The records

=== Begin Enclosure ===

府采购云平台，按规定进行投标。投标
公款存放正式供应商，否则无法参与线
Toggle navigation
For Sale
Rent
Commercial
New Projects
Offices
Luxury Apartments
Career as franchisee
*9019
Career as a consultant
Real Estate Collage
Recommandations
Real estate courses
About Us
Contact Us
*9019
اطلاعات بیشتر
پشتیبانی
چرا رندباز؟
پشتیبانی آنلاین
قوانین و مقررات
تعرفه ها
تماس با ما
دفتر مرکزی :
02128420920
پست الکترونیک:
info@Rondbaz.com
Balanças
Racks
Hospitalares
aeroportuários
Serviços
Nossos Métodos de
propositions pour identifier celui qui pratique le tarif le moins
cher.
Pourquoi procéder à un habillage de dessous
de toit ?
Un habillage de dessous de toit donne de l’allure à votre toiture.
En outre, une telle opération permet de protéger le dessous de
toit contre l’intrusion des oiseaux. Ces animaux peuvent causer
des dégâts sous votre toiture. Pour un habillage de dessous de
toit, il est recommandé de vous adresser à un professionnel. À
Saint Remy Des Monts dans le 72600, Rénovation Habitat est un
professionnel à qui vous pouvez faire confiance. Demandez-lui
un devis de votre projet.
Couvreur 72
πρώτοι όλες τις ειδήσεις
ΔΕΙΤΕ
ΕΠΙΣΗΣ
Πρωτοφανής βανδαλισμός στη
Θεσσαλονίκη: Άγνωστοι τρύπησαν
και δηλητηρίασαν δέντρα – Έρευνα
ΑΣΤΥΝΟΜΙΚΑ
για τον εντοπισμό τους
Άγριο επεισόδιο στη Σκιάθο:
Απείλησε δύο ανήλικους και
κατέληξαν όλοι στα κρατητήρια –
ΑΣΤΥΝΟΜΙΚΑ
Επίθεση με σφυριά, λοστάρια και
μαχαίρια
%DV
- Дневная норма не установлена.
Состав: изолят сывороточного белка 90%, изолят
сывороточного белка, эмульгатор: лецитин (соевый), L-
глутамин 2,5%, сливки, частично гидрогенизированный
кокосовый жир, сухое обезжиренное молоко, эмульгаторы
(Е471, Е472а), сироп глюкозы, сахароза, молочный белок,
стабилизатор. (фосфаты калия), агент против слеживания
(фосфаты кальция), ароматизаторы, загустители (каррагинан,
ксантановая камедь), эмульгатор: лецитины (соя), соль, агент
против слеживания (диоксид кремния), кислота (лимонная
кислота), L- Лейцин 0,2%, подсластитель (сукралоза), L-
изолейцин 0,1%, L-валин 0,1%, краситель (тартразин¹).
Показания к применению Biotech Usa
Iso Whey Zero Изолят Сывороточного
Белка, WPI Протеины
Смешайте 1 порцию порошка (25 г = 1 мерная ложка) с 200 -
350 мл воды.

=== End Enclosure ===

Task goal
Lines from the start of the records through the one containing "- Дневная норма не установлена." are what should be retyped, exactly and in full, both ends included.

Answer section
府采购云平台，按规定进行投标。投标
公款存放正式供应商，否则无法参与线
Toggle navigation
For Sale
Rent
Commercial
New Projects
Offices
Luxury Apartments
Career as franchisee
*9019
Career as a consultant
Real Estate Collage
Recommandations
Real estate courses
About Us
Contact Us
*9019
اطلاعات بیشتر
پشتیبانی
چرا رندباز؟
پشتیبانی آنلاین
قوانین و مقررات
تعرفه ها
تماس با ما
دفتر مرکزی :
02128420920
پست الکترونیک:
info@Rondbaz.com
Balanças
Racks
Hospitalares
aeroportuários
Serviços
Nossos Métodos de
propositions pour identifier celui qui pratique le tarif le moins
cher.
Pourquoi procéder à un habillage de dessous
de toit ?
Un habillage de dessous de toit donne de l’allure à votre toiture.
En outre, une telle opération permet de protéger le dessous de
toit contre l’intrusion des oiseaux. Ces animaux peuvent causer
des dégâts sous votre toiture. Pour un habillage de dessous de
toit, il est recommandé de vous adresser à un professionnel. À
Saint Remy Des Monts dans le 72600, Rénovation Habitat est un
professionnel à qui vous pouvez faire confiance. Demandez-lui
un devis de votre projet.
Couvreur 72
πρώτοι όλες τις ειδήσεις
ΔΕΙΤΕ
ΕΠΙΣΗΣ
Πρωτοφανής βανδαλισμός στη
Θεσσαλονίκη: Άγνωστοι τρύπησαν
και δηλητηρίασαν δέντρα – Έρευνα
ΑΣΤΥΝΟΜΙΚΑ
για τον εντοπισμό τους
Άγριο επεισόδιο στη Σκιάθο:
Απείλησε δύο ανήλικους και
κατέληξαν όλοι στα κρατητήρια –
ΑΣΤΥΝΟΜΙΚΑ
Επίθεση με σφυριά, λοστάρια και
μαχαίρια
%DV
- Дневная норма не установлена.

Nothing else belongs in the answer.